QUOTED PASSAGE:
⟨

The Canady court’s reasoning—which recognizes the importance of minimizing
unnecessary briefing while ensuring that new material on reply and sur-reply was adequately
addressed—supports including Public Resource’s reply in this record. To ensure a full record,
and in the interest of justice, the Court should afford Public Resource the reply on the terms the
Court set in its May 17 order and never vacated. Plaintiffs had their opportunity to reply in
support of their own motion after receiving Public Resource’s opposition.
Plaintiffs Cannot Identify Any Injustice or Prejudice from Public
Resource’s Reply, and They Seek to Thwart the Interest of Justice.
As Public Resource explained above, it filed its reply on the date that this Court set for its
reply in its May 17 order and never vacated. Plaintiffs are trying to exploit a technical omission
in the May 21 amended scheduling minute order as a tactical advantage. Rule 1, Fed.R.Civ.P.,
embodies a fundamental principle of procedural justice in American courts: The rules “should
be construed, administered, and employed by the court and the parties to secure the just, speedy,
and inexpensive determination of every action and proceeding.” Id.
This motion to strike flies in the face of that rule. Plaintiffs have not given any sound
reason why Public Resource’s reply brief, which accorded with the specific provision for it in the
May 17 minute order, causes them injustice or prejudice. They cannot seriously argue injustice
or prejudice, and they cannot excuse their own tactical maneuver in this motion.
Plaintiffs Failed to Comply with LCvR 7(m) Before Filing the Motion,
and the Failure Justifies Summary Denial of the Motion.
“Those who live by the sword, die by the sword.” Plaintiffs’ motion is an unusual effort
to trip an adversary up with a hypertechnical argument. But Plaintiffs have not minded their own
clear obligations under the Local Rules before burdening Public Resource (a non-profit
organization with pro bono counsel) with this motion during Hanukkah and in the interval
between Christmas and New Year’s Day, and burdening this Court with the motion.

⟩

Collected data entries:
⟨

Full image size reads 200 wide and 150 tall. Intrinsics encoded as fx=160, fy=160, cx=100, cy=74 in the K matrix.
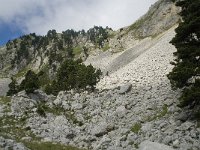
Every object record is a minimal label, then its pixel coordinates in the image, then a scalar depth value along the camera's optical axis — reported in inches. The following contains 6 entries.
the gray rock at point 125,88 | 912.6
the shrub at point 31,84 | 927.5
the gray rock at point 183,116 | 637.6
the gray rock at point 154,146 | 455.2
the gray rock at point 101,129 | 721.2
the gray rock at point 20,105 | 820.4
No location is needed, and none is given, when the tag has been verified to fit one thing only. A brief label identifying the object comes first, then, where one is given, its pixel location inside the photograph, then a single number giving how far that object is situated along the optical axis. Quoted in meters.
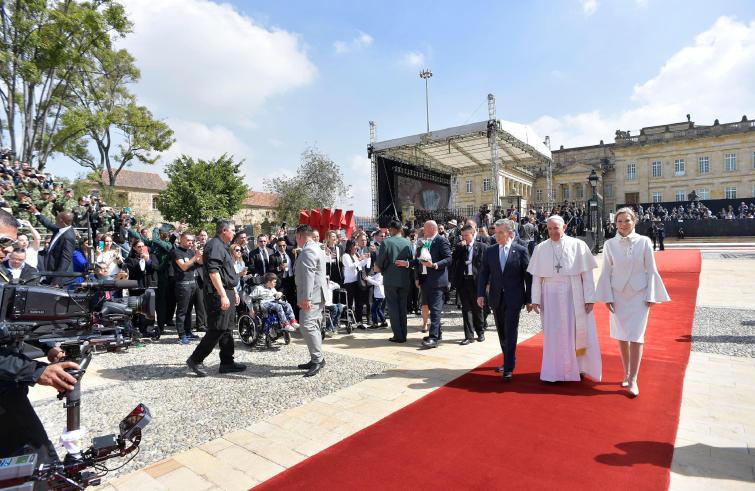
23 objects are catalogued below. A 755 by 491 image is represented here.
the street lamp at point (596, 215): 17.83
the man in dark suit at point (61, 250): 5.89
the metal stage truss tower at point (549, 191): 22.62
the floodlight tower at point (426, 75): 25.92
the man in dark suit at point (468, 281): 6.31
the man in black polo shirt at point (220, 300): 4.87
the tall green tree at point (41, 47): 18.42
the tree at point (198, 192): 30.19
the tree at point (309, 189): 36.59
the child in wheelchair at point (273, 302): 6.20
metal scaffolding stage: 16.88
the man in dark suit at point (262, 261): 7.96
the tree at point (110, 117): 24.80
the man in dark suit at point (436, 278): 6.14
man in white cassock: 4.37
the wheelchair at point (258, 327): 6.19
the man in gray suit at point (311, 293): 4.94
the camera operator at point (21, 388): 1.79
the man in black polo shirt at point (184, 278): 6.67
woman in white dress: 4.05
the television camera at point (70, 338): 1.76
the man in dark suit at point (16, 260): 4.88
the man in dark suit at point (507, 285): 4.64
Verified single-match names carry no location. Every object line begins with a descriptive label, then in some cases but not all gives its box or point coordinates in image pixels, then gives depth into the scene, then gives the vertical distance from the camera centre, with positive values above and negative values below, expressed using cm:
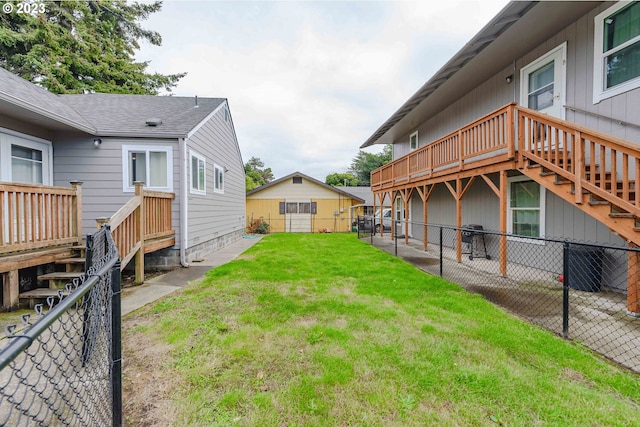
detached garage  1914 +32
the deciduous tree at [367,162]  4390 +787
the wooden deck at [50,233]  398 -40
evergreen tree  1377 +916
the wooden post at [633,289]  364 -107
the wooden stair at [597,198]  356 +18
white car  1836 -90
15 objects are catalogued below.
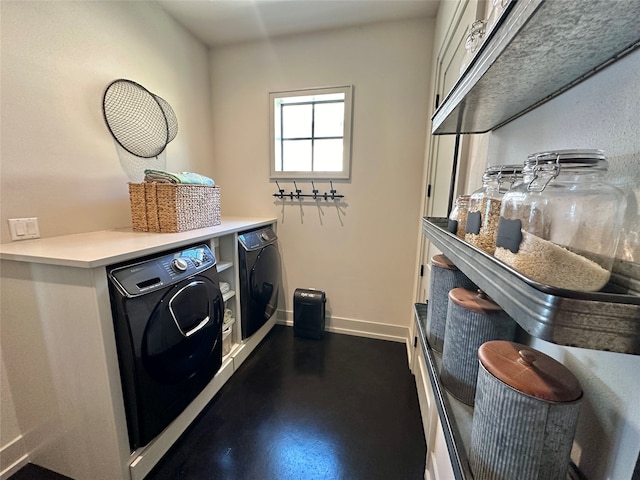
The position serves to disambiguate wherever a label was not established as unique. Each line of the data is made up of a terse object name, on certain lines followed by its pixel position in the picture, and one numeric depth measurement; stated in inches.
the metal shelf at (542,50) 13.9
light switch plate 48.9
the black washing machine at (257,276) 78.7
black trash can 95.6
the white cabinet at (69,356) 40.3
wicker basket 62.3
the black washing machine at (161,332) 42.4
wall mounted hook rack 95.5
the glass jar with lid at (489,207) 22.8
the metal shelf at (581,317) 10.7
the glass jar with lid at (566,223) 13.8
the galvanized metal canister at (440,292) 33.5
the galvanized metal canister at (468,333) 25.5
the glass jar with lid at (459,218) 30.4
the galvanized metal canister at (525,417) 16.6
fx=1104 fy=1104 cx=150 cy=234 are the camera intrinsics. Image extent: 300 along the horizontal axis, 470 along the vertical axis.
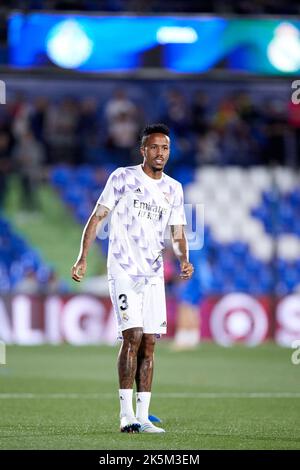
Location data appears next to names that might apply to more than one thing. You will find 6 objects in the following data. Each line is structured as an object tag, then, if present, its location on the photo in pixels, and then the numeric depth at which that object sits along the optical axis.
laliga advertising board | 20.52
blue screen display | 22.68
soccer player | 8.79
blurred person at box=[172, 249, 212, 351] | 19.55
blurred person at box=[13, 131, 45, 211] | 22.69
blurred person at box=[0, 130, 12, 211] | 22.55
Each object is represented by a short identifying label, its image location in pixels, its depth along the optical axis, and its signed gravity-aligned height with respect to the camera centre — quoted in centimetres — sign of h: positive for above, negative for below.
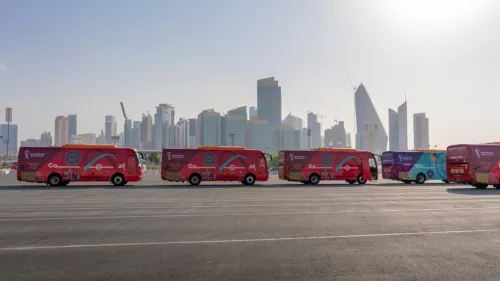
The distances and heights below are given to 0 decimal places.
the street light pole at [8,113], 8975 +1002
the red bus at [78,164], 2722 -53
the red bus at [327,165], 3225 -70
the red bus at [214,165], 2936 -62
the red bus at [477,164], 2739 -50
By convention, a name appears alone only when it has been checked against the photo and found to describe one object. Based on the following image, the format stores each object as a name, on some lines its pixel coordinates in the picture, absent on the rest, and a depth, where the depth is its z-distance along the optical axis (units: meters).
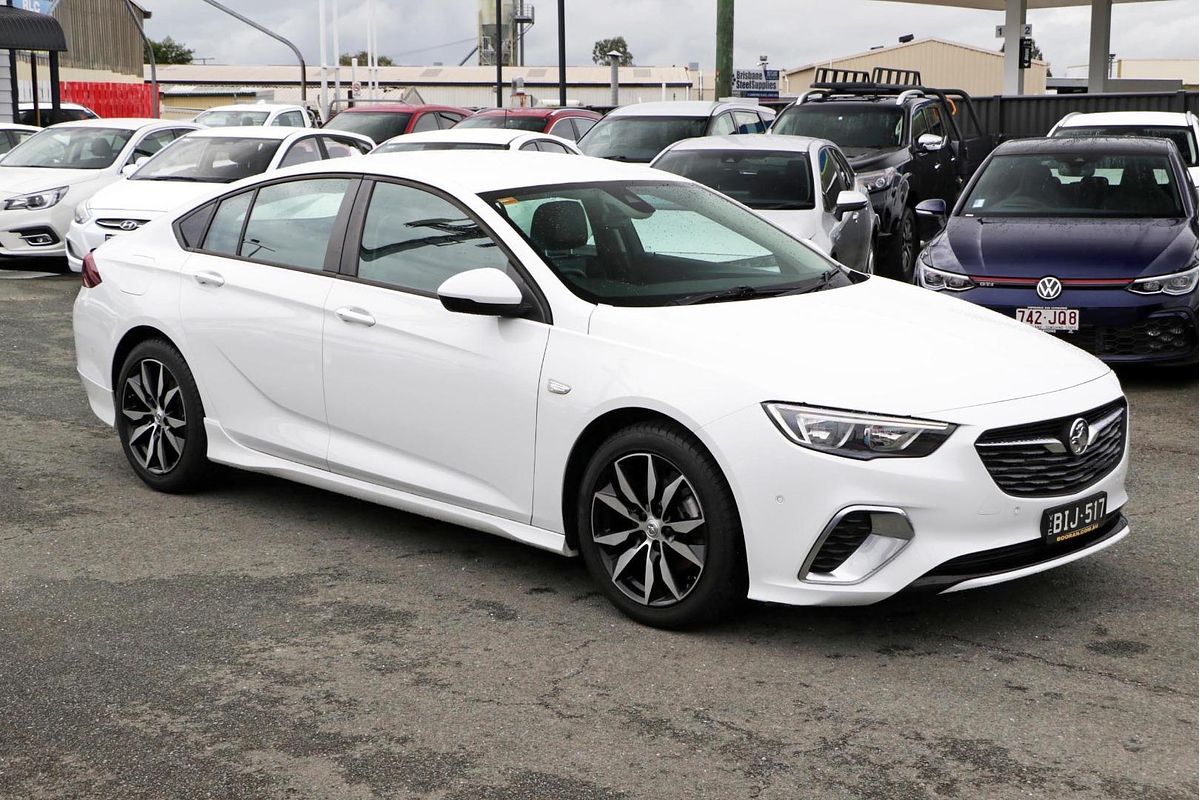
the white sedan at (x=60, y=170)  15.24
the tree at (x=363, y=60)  130.64
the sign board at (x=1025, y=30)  36.84
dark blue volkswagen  8.59
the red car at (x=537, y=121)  20.19
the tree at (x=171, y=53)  125.69
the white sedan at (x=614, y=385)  4.39
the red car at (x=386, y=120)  20.31
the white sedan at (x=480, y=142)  14.80
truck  14.38
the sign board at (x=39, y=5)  37.09
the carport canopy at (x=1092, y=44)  36.47
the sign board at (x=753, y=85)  39.88
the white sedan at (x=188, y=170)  13.40
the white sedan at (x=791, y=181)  11.43
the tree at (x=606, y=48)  147.00
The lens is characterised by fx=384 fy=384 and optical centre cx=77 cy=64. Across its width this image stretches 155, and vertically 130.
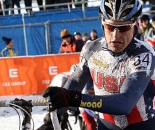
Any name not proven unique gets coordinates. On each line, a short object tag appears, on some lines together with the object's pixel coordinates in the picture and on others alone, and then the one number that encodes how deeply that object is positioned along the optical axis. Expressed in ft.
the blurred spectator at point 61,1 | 47.63
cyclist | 7.18
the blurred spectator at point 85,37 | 33.04
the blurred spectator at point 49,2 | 47.01
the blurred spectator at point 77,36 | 32.95
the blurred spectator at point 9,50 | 33.83
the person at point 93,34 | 32.45
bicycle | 6.93
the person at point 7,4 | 48.93
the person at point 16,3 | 48.88
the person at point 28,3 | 47.74
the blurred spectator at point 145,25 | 28.63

⟩

WORK TASK A: Please condense the paragraph of the legal brief that begins "This motion to strike flies in the face of that rule" into a shorter version that keeps its main points.
WORK TASK B: Write the next part of the legal brief, picking up after its final sentence.

TASK RESPONSE A: The motion to strike contradicts Rule 1. Plaintiffs give no sound reason why Public Resource's reply brief, which followed the provision for it in the May 17 minute order, causes them injustice or prejudice. They cannot seriously claim either, and they cannot excuse their own tactical maneuver.

TASK RESPONSE B:
Plaintiffs never indicated to Public Resource that they were contemplating this motion to
strike; they did not solicit Public Resource’s view of the motion or make any effort to resolve it;
and they failed to include the mandatory language about a pre-motion conference in their moving
papers, each of which are required by LCvR 7(m). (They merely asked Public Resource’s
counsel the basis for their reply filing, and Public Resource explained it.)
For all of the reasons that Public Resource has given, the Court should deny the motion.
Dated: December 27, 2019
/s/ Andrew P. Bridges
[counsel identification on next page]
Andrew P. Bridges (AR0002)
Matthew B. Becker (admitted pro hac vice)
Armen N. Nercessian (pending pro hac vice)
Shannon E. Turner (pending pro hac vice)
FENWICK & WEST LLP
555 California Street, 12th Floor
San Francisco, CA 94104
Telephone: (415) 875-2300
Facsimile: (415) 281-1350
Corynne McSherry (admitted pro hac vice)
Mitchell L. Stoltz (D.C. Bar No. 978149)
ELECTRONIC FRONTIER FOUNDATION
815 Eddy Street
San Francisco, CA 94109
Telephone: (415) 436-9333
Facsimile: (415) 436-9993
David Halperin (D.C. Bar No. 426078)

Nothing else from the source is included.